--- Aufgabendetails ---
Geben Sie den folgenden Text über die Grundsätze der sozialen Sicherung vollständig und wortgetreu wieder.

··· Aufgabentext

Außerdem gibt es gesetzlich verankerte Grundsätze im System der sozialen Sicherung, die jeweils für verschiedene Sozialversicherungsträger gelten.

  • Prävention vor Entschädigung: zum Beispiel Verhindern von Arbeits- und Wegeunfällen
  • Rehabilitation vor Pflege: zum Beispiel Teilhabeleistungen (wie medizinische Rehabilitation), um Pflegebedürftigkeit entgegenzuwirken
  • Rehabilitation vor Rente: zum Beispiel Teilhabeleistungen (etwa medizinische oder berufliche Rehabilitation), um weiter im Erwerbsleben verbleiben zu können; vorrangiges Ziel ist immer die Wiedereingliederung in Arbeit
Leseemepfehlung

Soziale Sicherung im Überblick

Die Broschüre des Bundesministeriums für Arbeit und Soziales liefert eine umfassende Übersicht über das System der sozialen Sicherung in Deutschland. 
 

Zum Ratgeber: Soziale Sicherung im Überblick

Dieser Beitrag kann nur einen kurzen Einblick in das komplexe System der sozialen Sicherung in Deutschland geben. Er soll dazu ermutigen, sich im medizinischen Alltag näher mit sozialrechtlichen Fragen zu befassen. Wer die Grundzüge des Systems kennt, kann im Sinne der Patientinnen und Patienten viel bewirken und sie kompetent begleiten.

······
··· Gegebene Daten

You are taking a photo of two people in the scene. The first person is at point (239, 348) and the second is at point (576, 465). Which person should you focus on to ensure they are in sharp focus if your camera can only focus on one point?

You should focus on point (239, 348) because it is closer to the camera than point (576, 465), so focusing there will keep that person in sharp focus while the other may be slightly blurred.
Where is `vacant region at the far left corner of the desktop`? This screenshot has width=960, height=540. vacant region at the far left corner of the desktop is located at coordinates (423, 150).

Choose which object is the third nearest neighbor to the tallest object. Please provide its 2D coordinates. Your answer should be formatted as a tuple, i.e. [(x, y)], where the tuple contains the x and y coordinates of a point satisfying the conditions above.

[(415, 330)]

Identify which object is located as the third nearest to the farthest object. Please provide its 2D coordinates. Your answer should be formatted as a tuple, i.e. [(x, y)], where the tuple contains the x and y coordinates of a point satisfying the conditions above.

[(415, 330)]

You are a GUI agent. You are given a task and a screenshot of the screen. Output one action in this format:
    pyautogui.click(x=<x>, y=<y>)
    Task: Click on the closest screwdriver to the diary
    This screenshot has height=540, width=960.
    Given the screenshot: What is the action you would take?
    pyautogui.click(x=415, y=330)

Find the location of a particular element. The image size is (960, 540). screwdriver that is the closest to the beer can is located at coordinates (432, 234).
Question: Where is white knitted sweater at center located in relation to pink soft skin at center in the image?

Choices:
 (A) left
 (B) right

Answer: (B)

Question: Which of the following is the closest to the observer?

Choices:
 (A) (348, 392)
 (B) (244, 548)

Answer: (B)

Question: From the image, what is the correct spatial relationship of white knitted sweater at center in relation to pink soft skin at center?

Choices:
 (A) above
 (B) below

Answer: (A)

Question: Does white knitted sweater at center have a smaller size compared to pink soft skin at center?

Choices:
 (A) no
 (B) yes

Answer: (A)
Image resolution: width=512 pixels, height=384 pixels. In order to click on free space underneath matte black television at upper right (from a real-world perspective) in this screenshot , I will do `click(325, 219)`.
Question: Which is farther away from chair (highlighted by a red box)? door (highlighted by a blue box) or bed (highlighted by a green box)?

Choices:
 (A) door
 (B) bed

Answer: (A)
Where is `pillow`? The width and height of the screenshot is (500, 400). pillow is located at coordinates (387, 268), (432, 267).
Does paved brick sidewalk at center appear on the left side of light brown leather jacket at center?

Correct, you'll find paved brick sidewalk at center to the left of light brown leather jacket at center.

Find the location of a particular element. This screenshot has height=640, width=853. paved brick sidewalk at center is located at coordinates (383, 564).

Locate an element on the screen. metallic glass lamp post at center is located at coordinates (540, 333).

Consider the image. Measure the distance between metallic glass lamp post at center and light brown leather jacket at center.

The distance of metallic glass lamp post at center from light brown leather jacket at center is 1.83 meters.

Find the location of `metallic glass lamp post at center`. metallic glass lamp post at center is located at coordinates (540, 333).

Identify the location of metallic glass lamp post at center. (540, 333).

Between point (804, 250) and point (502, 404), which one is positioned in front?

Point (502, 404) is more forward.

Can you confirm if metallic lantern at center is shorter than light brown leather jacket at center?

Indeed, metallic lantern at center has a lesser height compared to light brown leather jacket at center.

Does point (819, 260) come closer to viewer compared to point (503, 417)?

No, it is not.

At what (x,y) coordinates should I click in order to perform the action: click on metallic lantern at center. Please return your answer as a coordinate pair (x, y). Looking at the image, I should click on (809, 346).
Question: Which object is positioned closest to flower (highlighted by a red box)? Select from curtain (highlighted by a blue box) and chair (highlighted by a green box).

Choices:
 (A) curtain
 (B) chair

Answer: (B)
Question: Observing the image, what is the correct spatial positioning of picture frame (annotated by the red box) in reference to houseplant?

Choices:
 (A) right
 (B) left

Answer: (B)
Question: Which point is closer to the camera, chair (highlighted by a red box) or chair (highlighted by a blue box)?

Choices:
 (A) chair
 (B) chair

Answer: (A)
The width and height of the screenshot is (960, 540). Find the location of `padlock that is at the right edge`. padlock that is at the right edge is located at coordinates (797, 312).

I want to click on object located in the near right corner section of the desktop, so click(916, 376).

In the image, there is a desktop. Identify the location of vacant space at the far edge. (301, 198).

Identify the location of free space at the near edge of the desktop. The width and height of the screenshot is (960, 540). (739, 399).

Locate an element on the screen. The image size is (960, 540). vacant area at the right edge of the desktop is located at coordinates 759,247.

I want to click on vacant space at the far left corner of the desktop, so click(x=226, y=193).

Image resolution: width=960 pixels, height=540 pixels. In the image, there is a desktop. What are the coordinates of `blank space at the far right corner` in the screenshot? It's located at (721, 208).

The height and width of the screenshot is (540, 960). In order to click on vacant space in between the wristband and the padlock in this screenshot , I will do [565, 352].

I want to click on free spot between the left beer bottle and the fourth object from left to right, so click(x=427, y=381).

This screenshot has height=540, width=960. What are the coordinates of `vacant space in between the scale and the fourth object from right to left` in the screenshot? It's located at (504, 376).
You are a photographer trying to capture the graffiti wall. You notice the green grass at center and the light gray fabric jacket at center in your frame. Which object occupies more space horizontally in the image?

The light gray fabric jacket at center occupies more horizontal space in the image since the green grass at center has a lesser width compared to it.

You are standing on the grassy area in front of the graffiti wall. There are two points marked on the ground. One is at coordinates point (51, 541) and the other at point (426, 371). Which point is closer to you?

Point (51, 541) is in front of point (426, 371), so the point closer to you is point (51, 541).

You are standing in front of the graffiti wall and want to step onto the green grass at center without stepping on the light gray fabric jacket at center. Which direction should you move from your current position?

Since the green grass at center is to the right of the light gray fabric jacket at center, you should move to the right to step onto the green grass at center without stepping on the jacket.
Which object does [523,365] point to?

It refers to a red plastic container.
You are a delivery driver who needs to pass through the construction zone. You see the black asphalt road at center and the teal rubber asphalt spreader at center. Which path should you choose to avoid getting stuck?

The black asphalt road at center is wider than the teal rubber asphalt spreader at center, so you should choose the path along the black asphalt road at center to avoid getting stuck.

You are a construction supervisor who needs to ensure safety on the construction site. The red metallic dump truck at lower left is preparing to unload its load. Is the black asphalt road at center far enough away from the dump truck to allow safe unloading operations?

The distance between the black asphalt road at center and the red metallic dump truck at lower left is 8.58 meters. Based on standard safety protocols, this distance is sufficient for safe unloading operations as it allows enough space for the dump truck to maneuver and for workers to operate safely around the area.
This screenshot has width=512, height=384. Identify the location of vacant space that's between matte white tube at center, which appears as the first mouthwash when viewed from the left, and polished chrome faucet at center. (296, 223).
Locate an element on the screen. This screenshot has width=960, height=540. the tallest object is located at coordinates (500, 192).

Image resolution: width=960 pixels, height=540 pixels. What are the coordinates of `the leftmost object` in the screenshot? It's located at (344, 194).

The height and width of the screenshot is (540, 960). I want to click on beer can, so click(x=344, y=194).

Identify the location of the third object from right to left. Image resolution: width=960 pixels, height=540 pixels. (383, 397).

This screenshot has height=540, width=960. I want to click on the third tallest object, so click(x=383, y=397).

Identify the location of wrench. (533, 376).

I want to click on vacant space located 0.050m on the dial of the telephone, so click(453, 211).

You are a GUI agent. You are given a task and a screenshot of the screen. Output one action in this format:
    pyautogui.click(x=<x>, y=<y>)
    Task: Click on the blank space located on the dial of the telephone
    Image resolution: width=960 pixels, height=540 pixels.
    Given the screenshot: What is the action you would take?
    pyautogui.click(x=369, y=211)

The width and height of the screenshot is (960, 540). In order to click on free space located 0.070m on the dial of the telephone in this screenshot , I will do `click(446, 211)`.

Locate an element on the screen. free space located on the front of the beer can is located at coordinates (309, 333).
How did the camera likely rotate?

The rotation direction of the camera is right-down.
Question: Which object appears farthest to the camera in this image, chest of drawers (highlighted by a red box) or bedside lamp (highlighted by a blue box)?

······

--- Ergebnis ---
Außerdem gibt es gesetzlich verankerte Grundsätze im System der sozialen Sicherung, die jeweils für verschiedene Sozialversicherungsträger gelten.

  • Prävention vor Entschädigung: zum Beispiel Verhindern von Arbeits- und Wegeunfällen
  • Rehabilitation vor Pflege: zum Beispiel Teilhabeleistungen (wie medizinische Rehabilitation), um Pflegebedürftigkeit entgegenzuwirken
  • Rehabilitation vor Rente: zum Beispiel Teilhabeleistungen (etwa medizinische oder berufliche Rehabilitation), um weiter im Erwerbsleben verbleiben zu können; vorrangiges Ziel ist immer die Wiedereingliederung in Arbeit
Leseemepfehlung

Soziale Sicherung im Überblick

Die Broschüre des Bundesministeriums für Arbeit und Soziales liefert eine umfassende Übersicht über das System der sozialen Sicherung in Deutschland. 
 

Zum Ratgeber: Soziale Sicherung im Überblick

Dieser Beitrag kann nur einen kurzen Einblick in das komplexe System der sozialen Sicherung in Deutschland geben. Er soll dazu ermutigen, sich im medizinischen Alltag näher mit sozialrechtlichen Fragen zu befassen. Wer die Grundzüge des Systems kennt, kann im Sinne der Patientinnen und Patienten viel bewirken und sie kompetent begleiten.